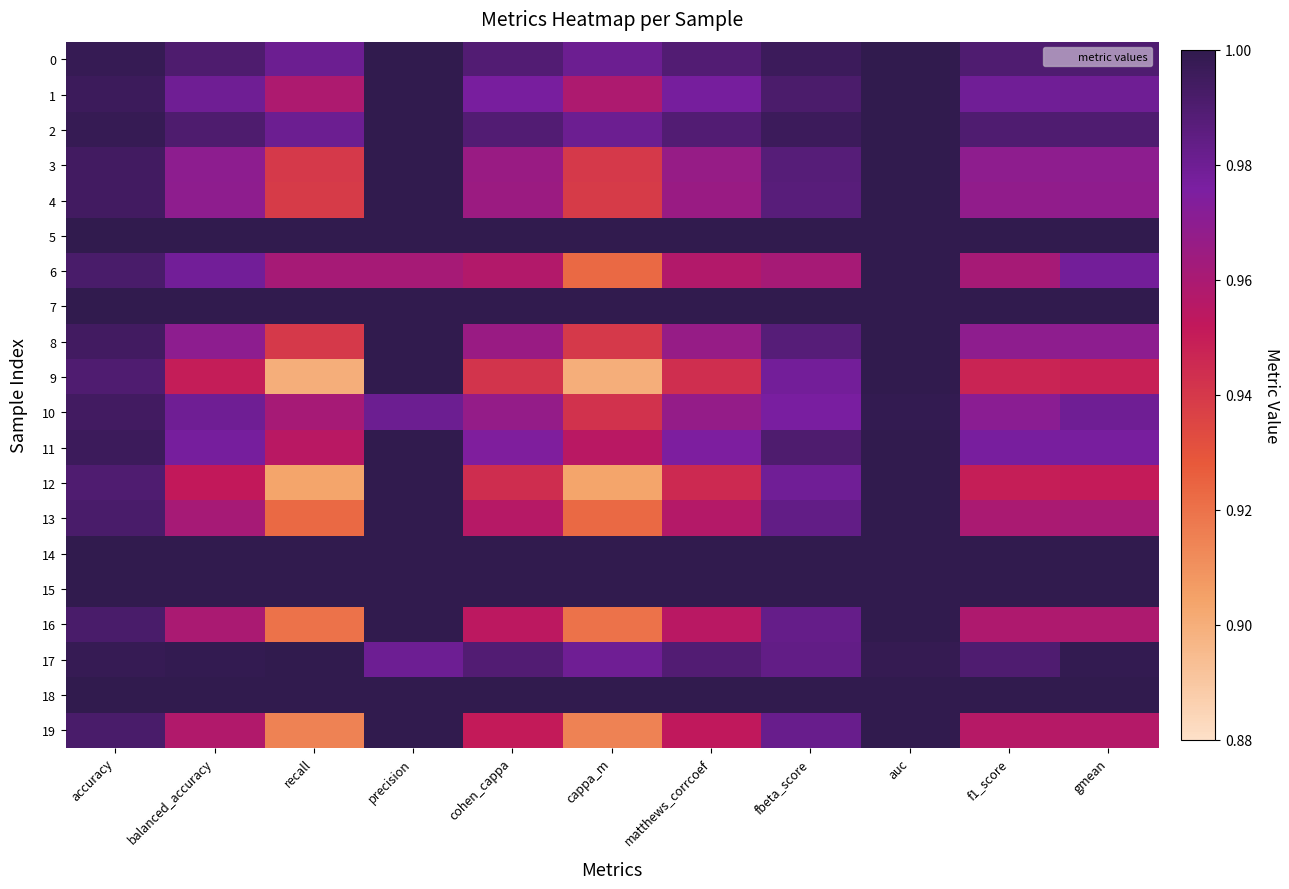

How many series are shown in this chart?

20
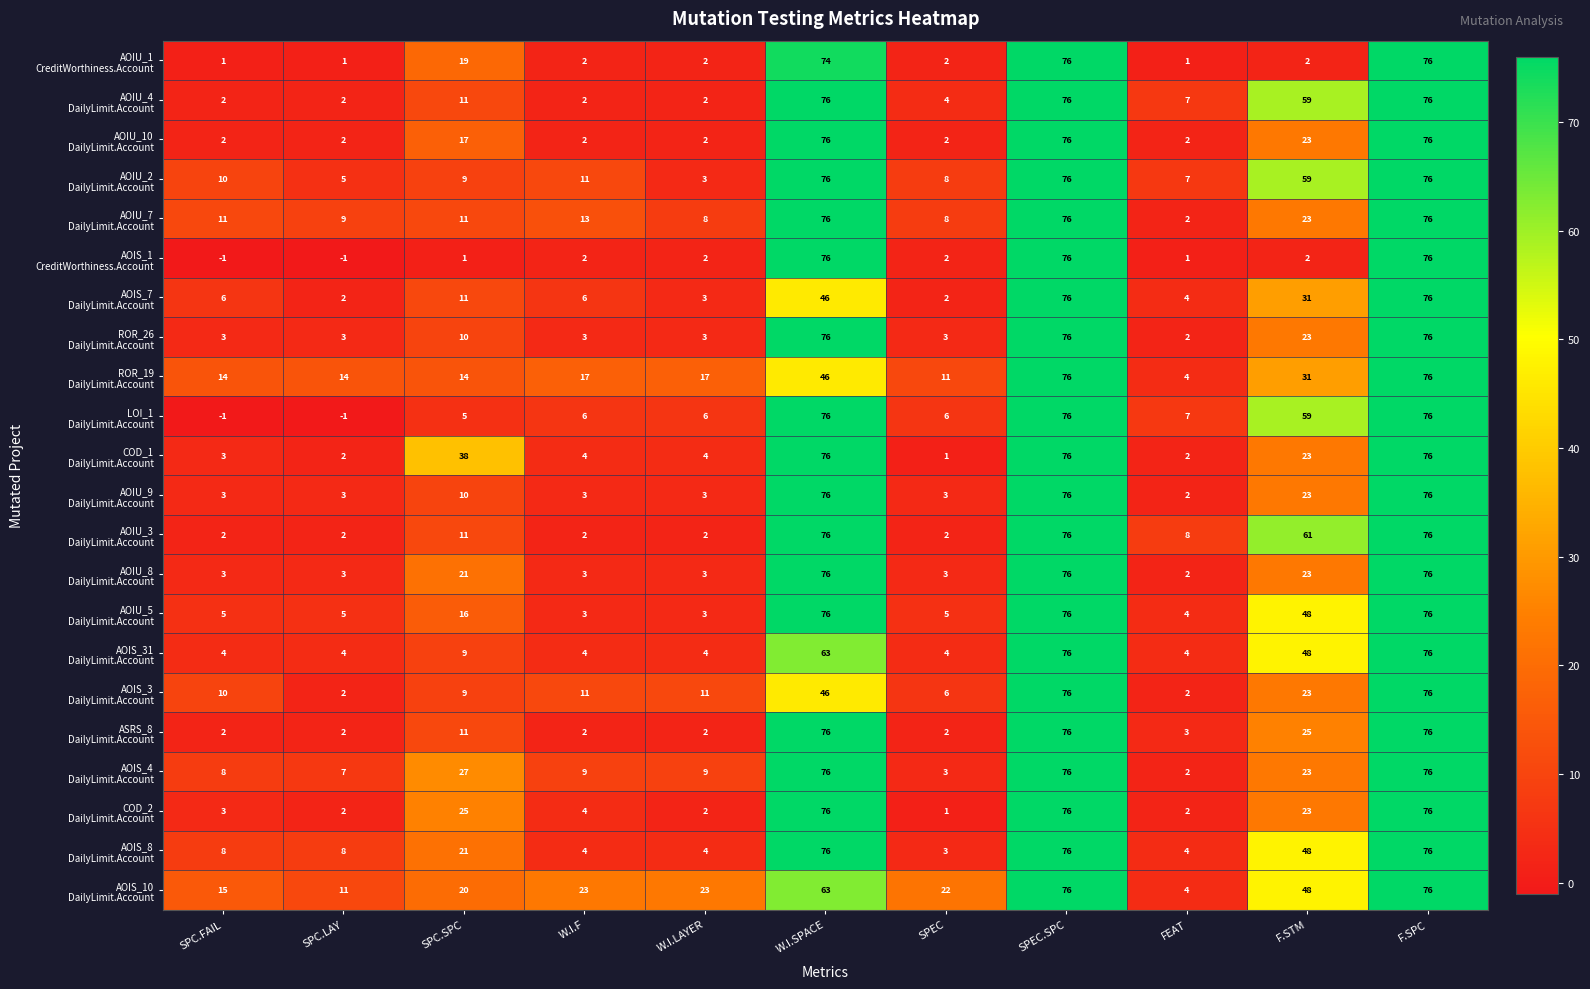

Count the number of categories in the chart.

11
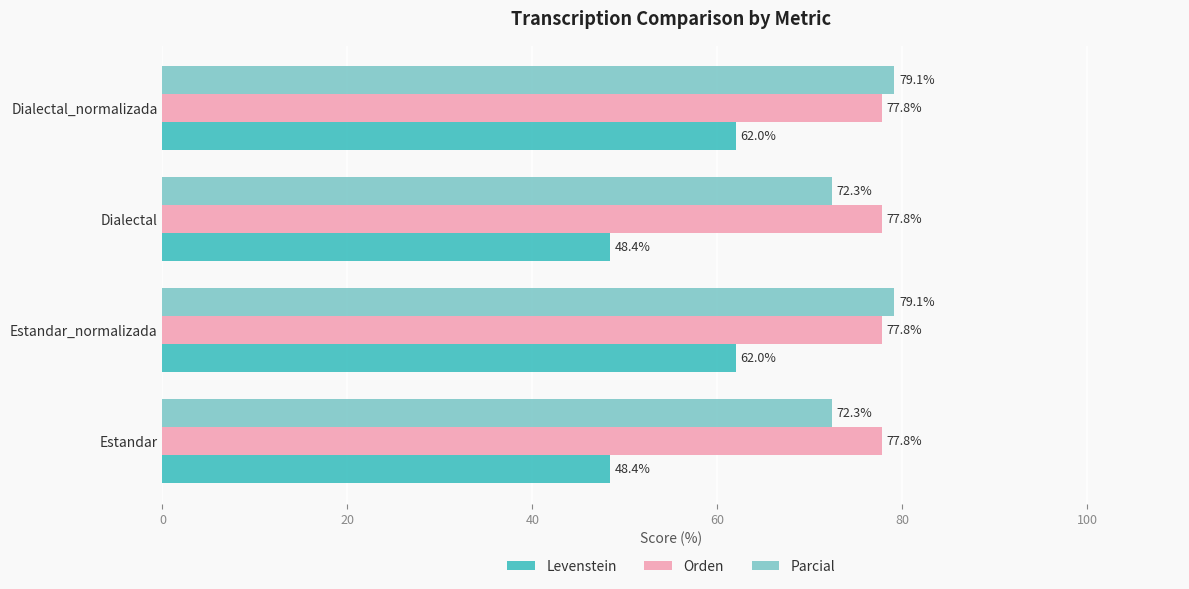

What is the total value across all series at Dialectal?

198.5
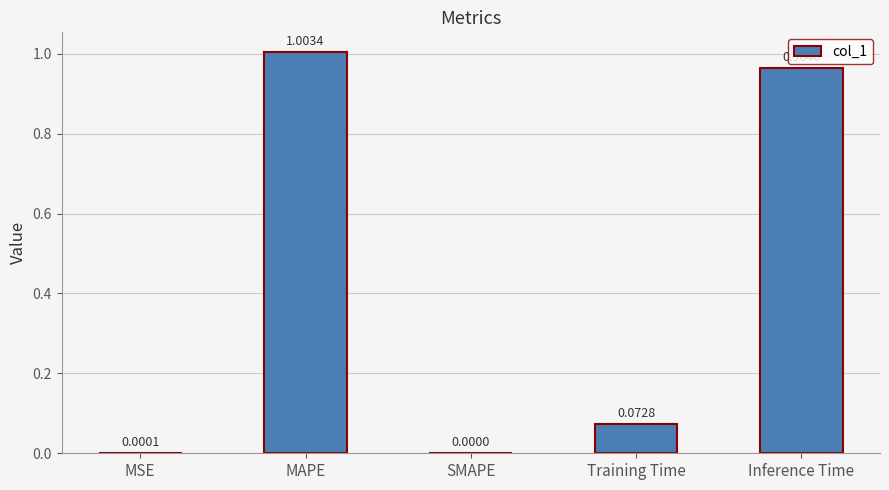

Which category has the highest value across all series?

MAPE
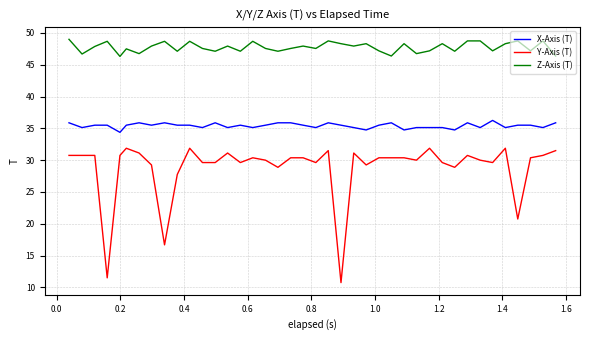

True or false: Z-Axis (T) and X-Axis (T) intersect in this chart.

False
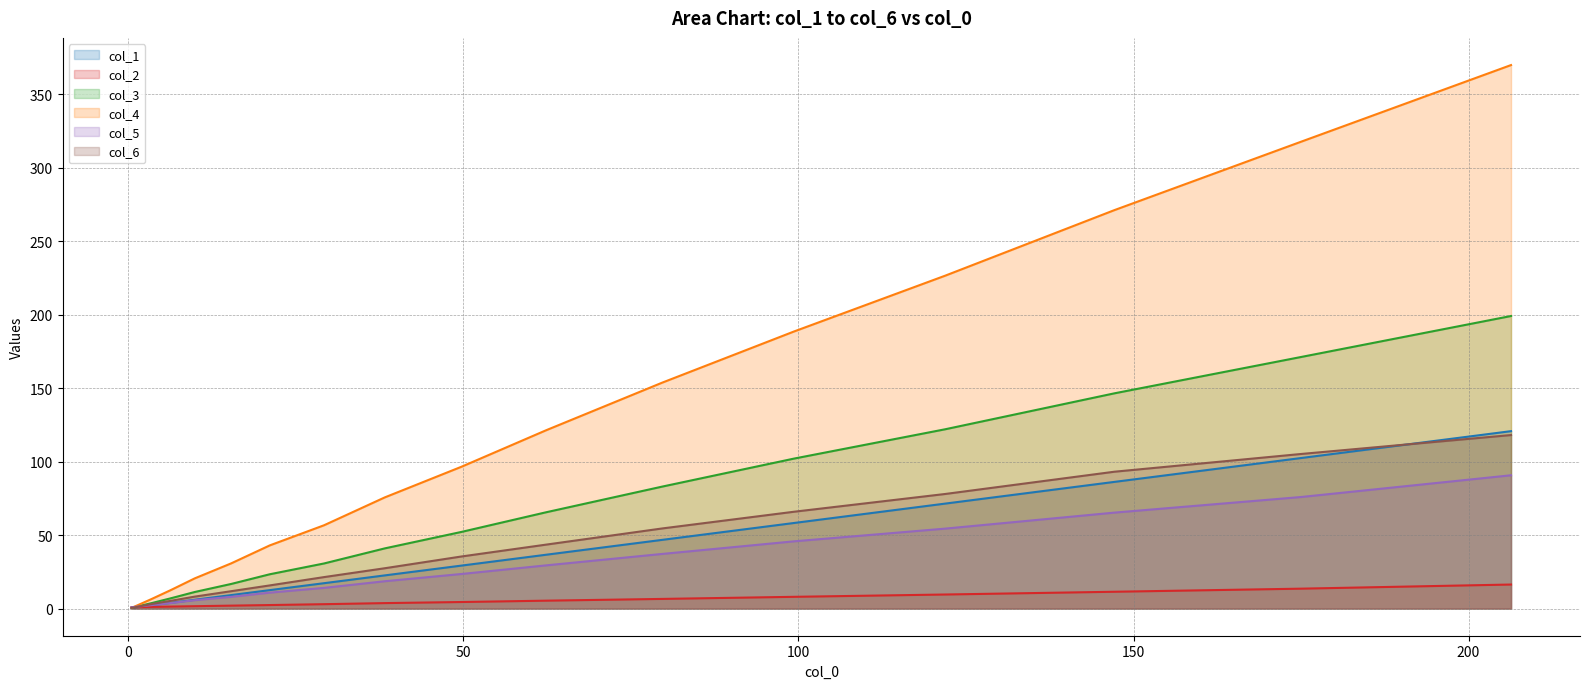

Which series has the largest range (max minus min)?

col_4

■ HOW TO COMPLETE THIS TASK: Copy the lines above word for word, leaving out the pictures.

■ RESULT:
How many series are shown in this chart?

20

Count the number of categories in the chart.

11

What is the total value across all series at Dialectal?

198.5

Which category has the highest value across all series?

MAPE

True or false: Z-Axis (T) and X-Axis (T) intersect in this chart.

False

Which series has the largest range (max minus min)?

col_4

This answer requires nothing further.